Time to prepare for an impending disaster is a luxury. Unanticipated natural disasters — such as flash floods — highlight the importance of making emergency plans for your staff and the animals in your care.
In preparation for a natural disaster, identify several locations that might serve as evacuation sites for your patients. An evacuation location for a flood should be relatively close to your practice, but on higher ground. Just like you prepare emergency supply kits for your staff, make emergency supply kits for your patients and keep them readily on hand. Rather than creating individual kits for each potential patient, instead create general kits that are appropriate for each species that you treat. These kits should include food, widely used medications, syringes/needles, leashes/lead ropes/restraint tools, and so on.
Evacuation: Employees First, Patients Second
If evacuation is feasible, remove as many animals from the premises as possible. If your staff is transporting animals in vehicles, make sure that all patients are properly restrained so they aren’t injured during transport. Unfortunately, many emergencies don’t allow time for complete animal evacuation. Your first duty is to your employees, and human lives should always be prioritized above the lives of patients. Do not endanger yourself or your staff by reentering a severely flooded structure or attempting to drive a vehicle through high floodwaters.
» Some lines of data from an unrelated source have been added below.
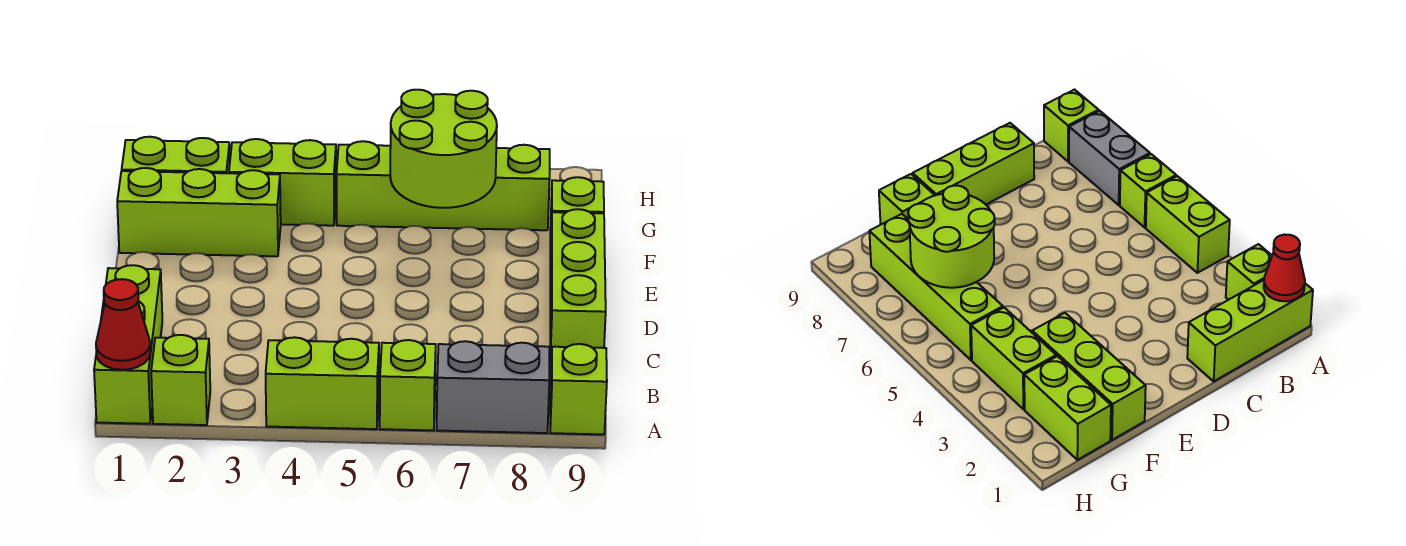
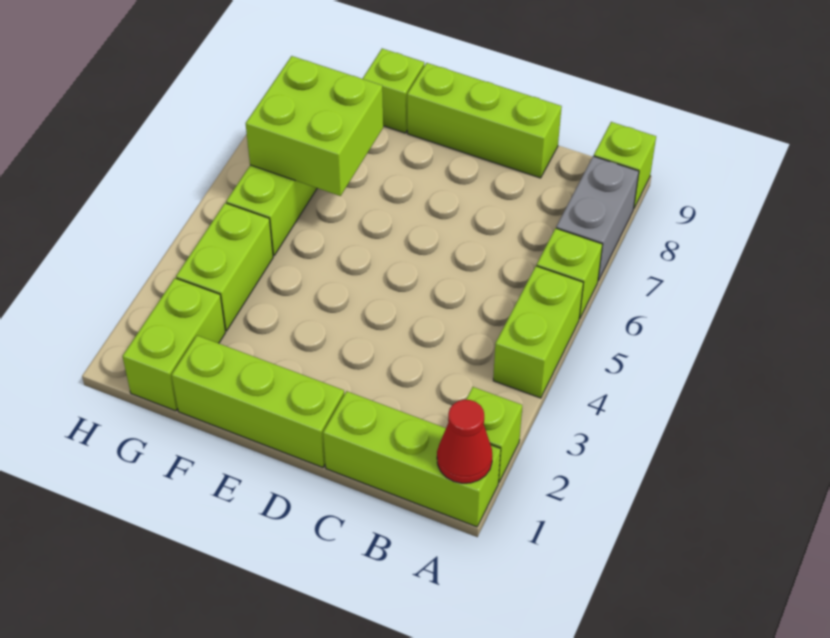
lime brick F1:F3 level 1 -> lime brick D1:F1 level 1
lime round brick F6:G7 level 2 -> lime brick F6:G7 level 2

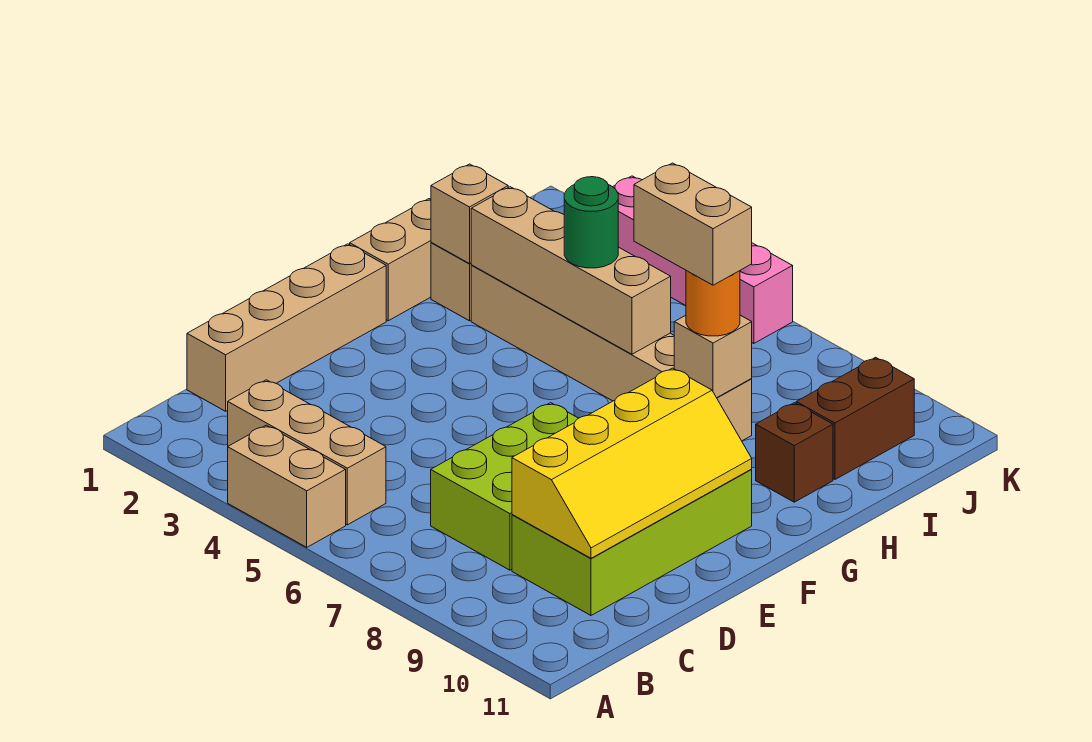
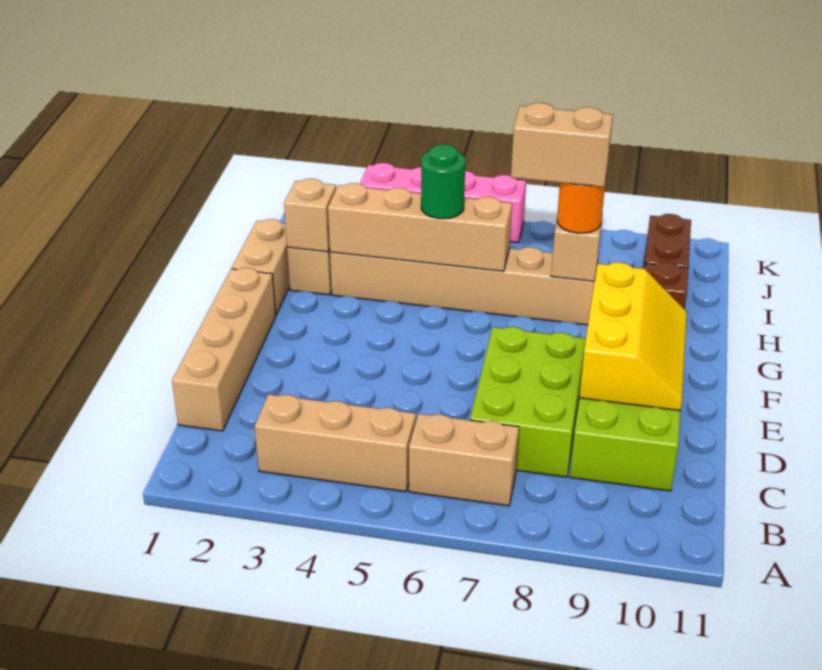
tan brick A4:A5 level 1 -> tan brick B6:B7 level 1
yellow slope C9:F10 level 2 top 9 -> yellow slope D9:F10 level 2 top 9

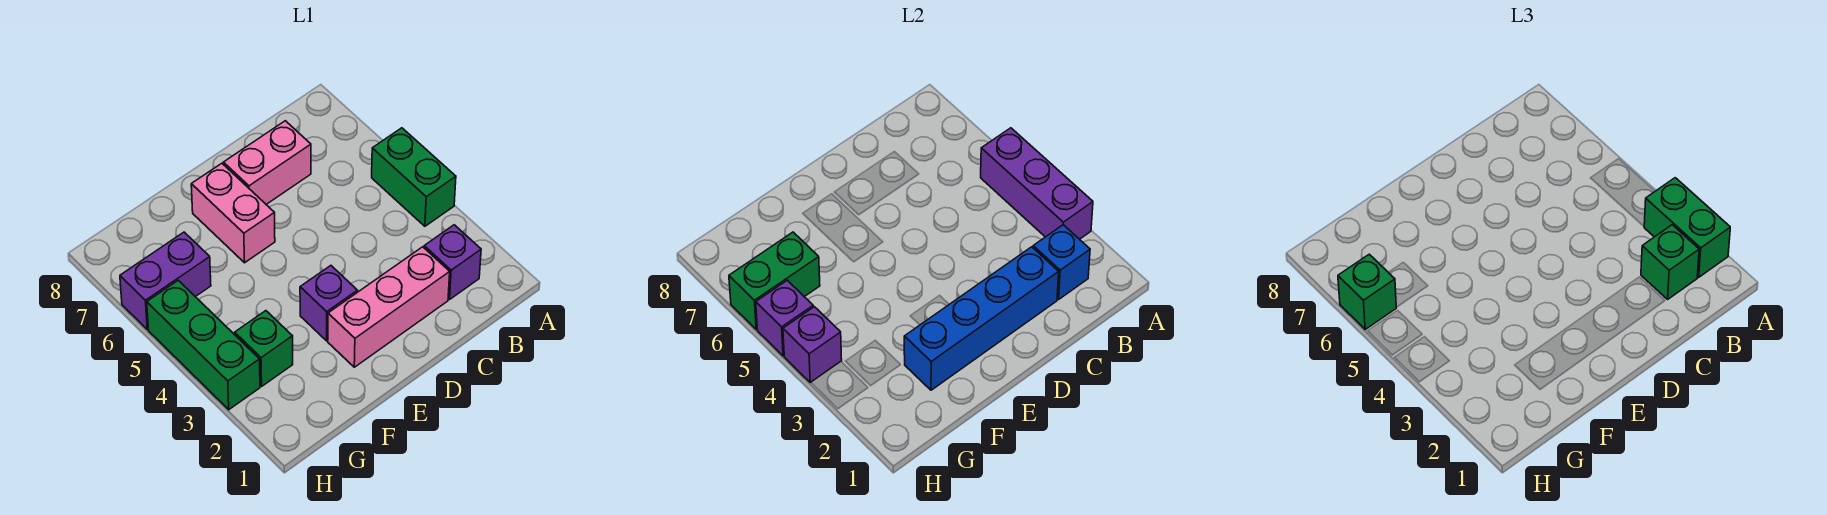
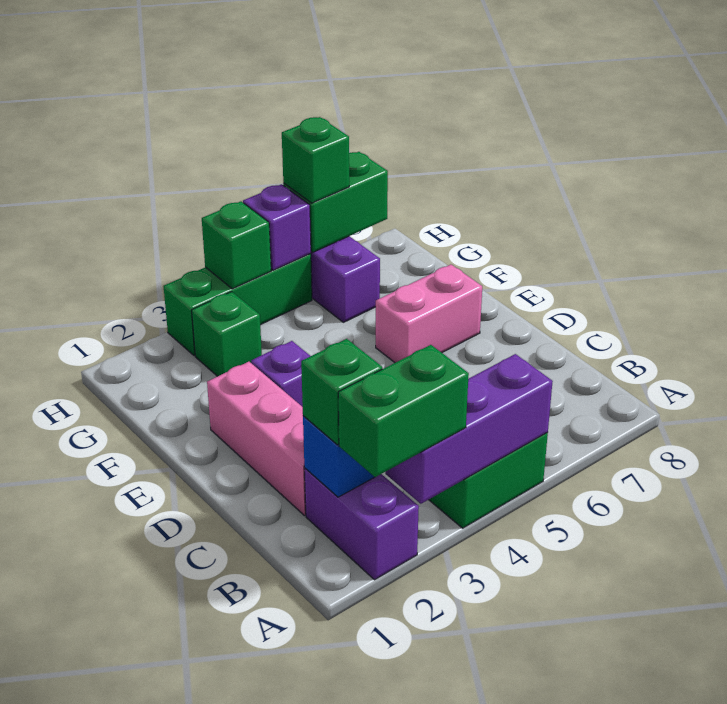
purple brick B2 level 1 -> purple brick A2:B2 level 1
blue brick C2:F2 level 2 -> none
pink brick C7:D7 level 1 -> none
green brick G6:H6 level 2 -> green brick H6:H7 level 2
purple brick H4 level 2 -> green brick H4 level 2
When Evacuation Isn’t Possible
In the event that conditions are too treacherous to facilitate a full evacuation, your priority should be offering the animals their best chance at survival. If flooding is moderate, do your best to position all crated or caged animals above the waterline. This means not using ground-level cages or kennels, and penning animals in the highest possible area. If flooding is severe, your responsibility is to provide animals with the opportunity to fend for themselves. This means unlocking paddock or pen doors, and releasing small animal patients like dogs and cats from their cages so that they have the ability to swim and attempt to save themselves. This course of action should only be pursued in the event of severe, hurricane-level flooding that would result in any kenneled or caged patients drowning due to high water levels.